The Spotify Search team's public account of their maturity arc provides a concrete, three-stage example.
Stage 1: Individual experiment quality. Teams start running A/B tests, but each experiment is treated as an isolated event. The focus is on getting the basics right: writing clear hypotheses, choosing appropriate success and guardrail metrics, reaching adequate statistical power, and interpreting results correctly. Most organizations stall here because the infrastructure makes each experiment expensive to set up and analyze.
Stage 2: Cross-experiment coordination. As experiment volume grows, teams start interfering with each other. Two experiments changing the same surface produce results that are hard to interpret. The organization needs coordination mechanisms: shared surfaces, standardized metrics, and rules for how concurrent experiments interact. At Spotify, this is handled through the Surface concept in Confidence, which groups teams experimenting on the same product area, standardizes required metrics, and prevents overlap.

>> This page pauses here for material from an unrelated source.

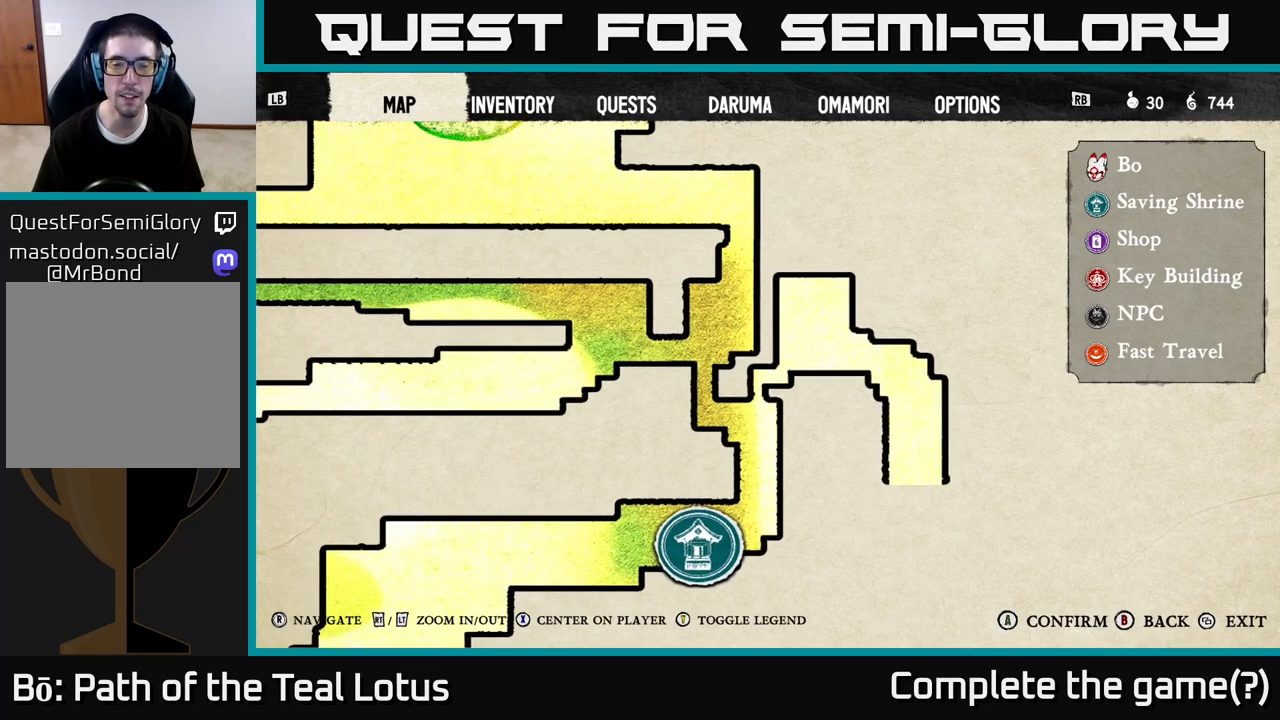
{"buttons": [], "left_stick": "center", "right_stick": "center", "events": [[267, "right_stick", "up"], [433, "right_stick", "center"]]}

Stage 3: Portfolio-level measurement. The most mature organizations stop asking "did this experiment win?" and start asking "what is the cumulative impact of everything we've shipped?" This requires holdback groups, long-running control populations, and the analytical discipline to measure aggregate effect across dozens or hundreds of shipped changes.
Why do most organizations get stuck at Stage 1?
Two bottlenecks dominate.
The first is tooling friction. If setting up an experiment requires a data engineer to build a pipeline, an analyst to calculate sample size, and a week of configuration, teams will only test the high-stakes features. Everything else ships without evidence. Confidence addresses this by encoding statistical best practices into defaults: sample size calculation, sequential testing, CUPED variance reduction, and guardrail monitoring are built in, not bolted on.
The second is cultural. Stage 1 maturity produces a lot of null results, because most product ideas don't produce a measurable positive effect. Spotify's win rate is around 12%. Organizations that interpret this as "experimentation doesn't work" stop investing. Organizations that measure learning rate instead (Spotify's is 64%, measured through the EwL framework) understand that the null results are the primary source of value: they prevent bad ideas from shipping and sharpen product intuition over time.
How do you use a maturity model without it becoming a vanity exercise?
The risk with any maturity model is that it becomes a self-assessment scorecard where the goal is to reach "Level 5" rather than to solve real problems. Three things keep it grounded.
First, tie each level to a measurable constraint. Stage 1 maturity is constrained by experiment setup cost. Stage 2 is constrained by coordination overhead. Stage 3 is constrained by the ability to measure cumulative impact. If you can't name the constraint, the level is decorative.
Second, accept that different parts of the organization will be at different stages. A company with 50 product teams might have 5 at Stage 3, 20 at Stage 2, and 25 at Stage 1. The maturity model helps you allocate investment where it produces the most learning, not where it produces the highest score.
Third, recognize that advancing stages requires infrastructure investment, not just process changes. Moving from Stage 1 to Stage 2 at Spotify required building the Surface concept and the coordination strategy that prevents experiment interference. Process documents alone don't solve interference problems.